## Data for the task
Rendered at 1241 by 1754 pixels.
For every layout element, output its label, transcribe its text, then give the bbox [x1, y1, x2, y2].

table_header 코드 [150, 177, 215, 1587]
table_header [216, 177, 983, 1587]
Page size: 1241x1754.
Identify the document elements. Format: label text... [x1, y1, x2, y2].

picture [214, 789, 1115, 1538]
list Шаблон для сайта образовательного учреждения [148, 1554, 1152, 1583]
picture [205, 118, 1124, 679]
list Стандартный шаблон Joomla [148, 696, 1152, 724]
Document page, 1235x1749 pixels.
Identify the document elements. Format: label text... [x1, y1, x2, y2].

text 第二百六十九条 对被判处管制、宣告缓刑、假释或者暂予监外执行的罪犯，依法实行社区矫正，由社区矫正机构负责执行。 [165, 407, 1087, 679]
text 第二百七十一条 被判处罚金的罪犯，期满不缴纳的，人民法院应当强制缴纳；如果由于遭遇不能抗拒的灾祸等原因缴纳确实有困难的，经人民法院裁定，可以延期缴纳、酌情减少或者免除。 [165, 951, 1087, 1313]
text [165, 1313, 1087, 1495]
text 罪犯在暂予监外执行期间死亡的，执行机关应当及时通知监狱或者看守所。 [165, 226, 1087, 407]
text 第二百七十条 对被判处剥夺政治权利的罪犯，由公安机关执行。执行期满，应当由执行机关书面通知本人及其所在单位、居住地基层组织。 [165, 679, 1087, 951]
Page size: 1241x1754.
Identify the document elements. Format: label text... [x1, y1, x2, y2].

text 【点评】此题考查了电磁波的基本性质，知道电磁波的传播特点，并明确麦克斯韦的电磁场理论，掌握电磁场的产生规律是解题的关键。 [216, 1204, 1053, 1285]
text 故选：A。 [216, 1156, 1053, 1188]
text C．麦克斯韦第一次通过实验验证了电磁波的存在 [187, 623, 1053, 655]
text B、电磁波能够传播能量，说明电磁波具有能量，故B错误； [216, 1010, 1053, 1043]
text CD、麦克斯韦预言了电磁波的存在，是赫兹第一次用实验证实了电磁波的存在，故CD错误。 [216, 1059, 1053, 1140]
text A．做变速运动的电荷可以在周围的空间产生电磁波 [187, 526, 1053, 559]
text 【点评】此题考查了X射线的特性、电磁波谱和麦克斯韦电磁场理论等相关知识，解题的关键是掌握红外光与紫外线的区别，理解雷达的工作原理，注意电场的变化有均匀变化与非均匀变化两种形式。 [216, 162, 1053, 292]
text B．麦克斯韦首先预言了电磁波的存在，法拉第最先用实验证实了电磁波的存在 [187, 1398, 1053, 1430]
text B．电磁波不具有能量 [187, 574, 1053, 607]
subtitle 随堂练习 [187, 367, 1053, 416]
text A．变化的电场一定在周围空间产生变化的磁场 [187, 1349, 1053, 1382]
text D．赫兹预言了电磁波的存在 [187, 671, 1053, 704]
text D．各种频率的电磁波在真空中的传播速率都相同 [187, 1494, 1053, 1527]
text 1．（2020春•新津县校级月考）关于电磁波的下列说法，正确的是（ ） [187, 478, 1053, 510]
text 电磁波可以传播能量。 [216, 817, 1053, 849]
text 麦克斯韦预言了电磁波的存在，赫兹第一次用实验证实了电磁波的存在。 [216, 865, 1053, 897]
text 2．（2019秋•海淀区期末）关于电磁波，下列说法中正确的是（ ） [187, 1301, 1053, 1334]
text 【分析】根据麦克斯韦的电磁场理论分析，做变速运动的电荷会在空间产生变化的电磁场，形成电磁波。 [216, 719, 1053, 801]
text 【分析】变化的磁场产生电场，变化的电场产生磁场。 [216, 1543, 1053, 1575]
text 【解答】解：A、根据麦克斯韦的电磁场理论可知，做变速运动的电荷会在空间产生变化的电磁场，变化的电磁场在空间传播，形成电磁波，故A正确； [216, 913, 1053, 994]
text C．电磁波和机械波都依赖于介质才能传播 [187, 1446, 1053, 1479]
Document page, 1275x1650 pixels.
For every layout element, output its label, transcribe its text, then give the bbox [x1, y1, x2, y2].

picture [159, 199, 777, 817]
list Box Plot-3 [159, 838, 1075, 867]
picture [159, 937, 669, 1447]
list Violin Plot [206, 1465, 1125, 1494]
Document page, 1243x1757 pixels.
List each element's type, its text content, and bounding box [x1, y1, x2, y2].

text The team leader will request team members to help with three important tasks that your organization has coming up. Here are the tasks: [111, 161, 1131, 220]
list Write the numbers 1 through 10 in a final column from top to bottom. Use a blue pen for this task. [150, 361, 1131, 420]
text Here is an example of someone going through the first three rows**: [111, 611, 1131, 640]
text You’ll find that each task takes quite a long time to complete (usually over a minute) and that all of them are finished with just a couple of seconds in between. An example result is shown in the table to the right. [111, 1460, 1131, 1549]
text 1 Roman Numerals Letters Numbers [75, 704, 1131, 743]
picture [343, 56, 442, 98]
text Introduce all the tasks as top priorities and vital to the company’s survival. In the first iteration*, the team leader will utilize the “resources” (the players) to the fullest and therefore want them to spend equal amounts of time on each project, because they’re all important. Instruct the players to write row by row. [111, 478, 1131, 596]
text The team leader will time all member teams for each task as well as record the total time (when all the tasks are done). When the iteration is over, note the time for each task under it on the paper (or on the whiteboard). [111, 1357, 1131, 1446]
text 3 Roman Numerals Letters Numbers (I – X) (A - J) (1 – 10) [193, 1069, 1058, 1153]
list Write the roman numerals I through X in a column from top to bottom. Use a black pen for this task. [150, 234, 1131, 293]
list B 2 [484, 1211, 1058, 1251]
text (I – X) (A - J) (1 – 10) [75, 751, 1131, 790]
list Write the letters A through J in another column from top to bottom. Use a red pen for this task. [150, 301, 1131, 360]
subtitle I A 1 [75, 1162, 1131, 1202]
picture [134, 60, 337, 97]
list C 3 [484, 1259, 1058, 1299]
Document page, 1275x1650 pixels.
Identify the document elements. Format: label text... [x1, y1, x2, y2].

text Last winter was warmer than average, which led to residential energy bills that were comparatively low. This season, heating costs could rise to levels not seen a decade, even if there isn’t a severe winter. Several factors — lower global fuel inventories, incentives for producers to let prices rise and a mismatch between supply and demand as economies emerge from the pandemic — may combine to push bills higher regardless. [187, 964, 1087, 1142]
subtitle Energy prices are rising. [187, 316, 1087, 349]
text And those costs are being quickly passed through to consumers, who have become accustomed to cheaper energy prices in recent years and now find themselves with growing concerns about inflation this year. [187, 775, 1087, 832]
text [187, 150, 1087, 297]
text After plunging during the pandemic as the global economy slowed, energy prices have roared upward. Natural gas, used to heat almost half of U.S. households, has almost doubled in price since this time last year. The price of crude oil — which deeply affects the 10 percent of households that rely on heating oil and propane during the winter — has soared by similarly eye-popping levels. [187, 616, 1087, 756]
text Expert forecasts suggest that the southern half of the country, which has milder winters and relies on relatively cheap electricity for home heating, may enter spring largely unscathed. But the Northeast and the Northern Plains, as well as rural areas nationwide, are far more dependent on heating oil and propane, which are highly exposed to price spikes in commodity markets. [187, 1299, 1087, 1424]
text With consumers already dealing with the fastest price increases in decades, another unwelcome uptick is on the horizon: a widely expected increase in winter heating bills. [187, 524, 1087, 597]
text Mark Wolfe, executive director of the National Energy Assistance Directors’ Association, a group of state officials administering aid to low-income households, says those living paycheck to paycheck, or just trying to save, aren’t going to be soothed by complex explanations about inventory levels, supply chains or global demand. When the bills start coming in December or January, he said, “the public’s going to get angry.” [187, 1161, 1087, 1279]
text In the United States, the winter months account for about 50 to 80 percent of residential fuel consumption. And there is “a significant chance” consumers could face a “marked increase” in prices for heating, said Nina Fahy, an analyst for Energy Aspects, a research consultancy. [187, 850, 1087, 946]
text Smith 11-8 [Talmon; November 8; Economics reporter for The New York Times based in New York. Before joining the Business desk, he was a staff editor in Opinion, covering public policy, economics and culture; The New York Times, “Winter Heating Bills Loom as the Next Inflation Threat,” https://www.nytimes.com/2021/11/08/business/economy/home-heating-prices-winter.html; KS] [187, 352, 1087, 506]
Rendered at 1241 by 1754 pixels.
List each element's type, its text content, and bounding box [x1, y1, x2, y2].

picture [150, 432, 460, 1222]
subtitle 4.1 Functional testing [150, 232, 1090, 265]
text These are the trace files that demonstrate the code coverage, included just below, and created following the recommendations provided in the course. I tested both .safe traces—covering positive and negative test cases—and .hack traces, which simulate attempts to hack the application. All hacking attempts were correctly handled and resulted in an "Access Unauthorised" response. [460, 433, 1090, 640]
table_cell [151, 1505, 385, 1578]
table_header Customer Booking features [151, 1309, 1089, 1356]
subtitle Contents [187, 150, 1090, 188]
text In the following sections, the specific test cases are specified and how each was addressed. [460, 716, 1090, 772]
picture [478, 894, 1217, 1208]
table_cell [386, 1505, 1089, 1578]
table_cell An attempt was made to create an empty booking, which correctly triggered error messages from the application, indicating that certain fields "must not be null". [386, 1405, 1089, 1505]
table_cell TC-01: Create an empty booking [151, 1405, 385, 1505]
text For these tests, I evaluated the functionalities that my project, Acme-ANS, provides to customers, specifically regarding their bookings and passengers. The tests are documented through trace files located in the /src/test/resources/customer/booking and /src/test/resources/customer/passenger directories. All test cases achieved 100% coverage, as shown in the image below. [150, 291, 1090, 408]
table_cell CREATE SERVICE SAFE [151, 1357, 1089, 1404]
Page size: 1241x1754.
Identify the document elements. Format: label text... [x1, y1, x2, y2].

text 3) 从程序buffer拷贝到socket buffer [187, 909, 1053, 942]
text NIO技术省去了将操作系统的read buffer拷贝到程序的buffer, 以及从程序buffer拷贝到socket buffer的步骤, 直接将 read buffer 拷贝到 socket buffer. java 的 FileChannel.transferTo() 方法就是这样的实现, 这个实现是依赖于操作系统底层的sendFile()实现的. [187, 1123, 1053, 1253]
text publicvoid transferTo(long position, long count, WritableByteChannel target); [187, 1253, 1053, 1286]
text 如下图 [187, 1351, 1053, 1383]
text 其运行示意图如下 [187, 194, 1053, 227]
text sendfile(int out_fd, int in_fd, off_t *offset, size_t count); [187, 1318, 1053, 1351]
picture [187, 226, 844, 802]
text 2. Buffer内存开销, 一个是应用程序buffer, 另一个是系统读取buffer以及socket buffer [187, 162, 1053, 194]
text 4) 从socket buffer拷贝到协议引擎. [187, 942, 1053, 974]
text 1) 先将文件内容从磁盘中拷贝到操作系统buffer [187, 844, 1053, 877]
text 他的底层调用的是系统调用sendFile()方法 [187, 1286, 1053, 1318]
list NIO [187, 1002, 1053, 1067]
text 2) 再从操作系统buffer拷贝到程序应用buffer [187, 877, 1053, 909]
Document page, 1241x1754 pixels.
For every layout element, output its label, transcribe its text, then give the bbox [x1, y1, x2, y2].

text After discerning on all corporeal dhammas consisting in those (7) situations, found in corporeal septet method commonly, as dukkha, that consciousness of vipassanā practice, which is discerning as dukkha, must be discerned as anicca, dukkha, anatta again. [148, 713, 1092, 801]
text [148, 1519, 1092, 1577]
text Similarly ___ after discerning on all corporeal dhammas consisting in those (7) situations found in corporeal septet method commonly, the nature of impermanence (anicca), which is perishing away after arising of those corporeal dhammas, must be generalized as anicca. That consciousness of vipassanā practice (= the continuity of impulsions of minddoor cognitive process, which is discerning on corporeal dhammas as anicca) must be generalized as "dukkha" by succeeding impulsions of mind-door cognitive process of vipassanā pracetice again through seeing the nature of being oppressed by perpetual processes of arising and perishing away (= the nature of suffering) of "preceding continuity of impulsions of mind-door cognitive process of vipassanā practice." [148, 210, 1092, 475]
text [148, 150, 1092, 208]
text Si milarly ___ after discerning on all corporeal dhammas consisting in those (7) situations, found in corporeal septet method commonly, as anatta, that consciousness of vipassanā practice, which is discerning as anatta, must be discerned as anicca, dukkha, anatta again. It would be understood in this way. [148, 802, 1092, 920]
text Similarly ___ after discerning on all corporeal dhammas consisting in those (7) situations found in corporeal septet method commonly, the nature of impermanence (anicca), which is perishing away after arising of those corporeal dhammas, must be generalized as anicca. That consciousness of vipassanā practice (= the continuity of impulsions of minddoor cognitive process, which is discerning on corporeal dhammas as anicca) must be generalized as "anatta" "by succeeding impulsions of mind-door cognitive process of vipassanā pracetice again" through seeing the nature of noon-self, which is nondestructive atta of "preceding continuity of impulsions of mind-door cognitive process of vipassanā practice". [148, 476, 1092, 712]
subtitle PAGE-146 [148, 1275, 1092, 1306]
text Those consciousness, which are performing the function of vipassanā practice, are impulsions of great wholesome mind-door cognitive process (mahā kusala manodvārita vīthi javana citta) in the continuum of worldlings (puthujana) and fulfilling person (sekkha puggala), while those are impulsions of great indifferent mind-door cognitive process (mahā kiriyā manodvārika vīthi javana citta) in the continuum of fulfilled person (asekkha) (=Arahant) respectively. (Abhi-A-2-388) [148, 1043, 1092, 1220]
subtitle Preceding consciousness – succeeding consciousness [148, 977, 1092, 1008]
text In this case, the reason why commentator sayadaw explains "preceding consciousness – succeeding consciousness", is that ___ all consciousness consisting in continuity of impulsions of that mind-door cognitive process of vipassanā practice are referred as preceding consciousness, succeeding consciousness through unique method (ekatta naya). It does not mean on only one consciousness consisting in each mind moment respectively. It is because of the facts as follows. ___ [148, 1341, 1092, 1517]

## Instruction
Your task is to collect every line above that contains the word "arising".

## Your response
text Similarly ___ after discerning on all corporeal dhammas consisting in those (7) situations found in corporeal septet method commonly, the nature of impermanence (anicca), which is perishing away after arising of those corporeal dhammas, must be generalized as anicca. That consciousness of vipassanā practice (= the continuity of impulsions of minddoor cognitive process, which is discerning on corporeal dhammas as anicca) must be generalized as "dukkha" by succeeding impulsions of mind-door cognitive process of vipassanā pracetice again through seeing the nature of being oppressed by perpetual processes of arising and perishing away (= the nature of suffering) of "preceding continuity of impulsions of mind-door cognitive process of vipassanā practice." [148, 210, 1092, 475]
text Similarly ___ after discerning on all corporeal dhammas consisting in those (7) situations found in corporeal septet method commonly, the nature of impermanence (anicca), which is perishing away after arising of those corporeal dhammas, must be generalized as anicca. That consciousness of vipassanā practice (= the continuity of impulsions of minddoor cognitive process, which is discerning on corporeal dhammas as anicca) must be generalized as "anatta" "by succeeding impulsions of mind-door cognitive process of vipassanā pracetice again" through seeing the nature of noon-self, which is nondestructive atta of "preceding continuity of impulsions of mind-door cognitive process of vipassanā practice". [148, 476, 1092, 712]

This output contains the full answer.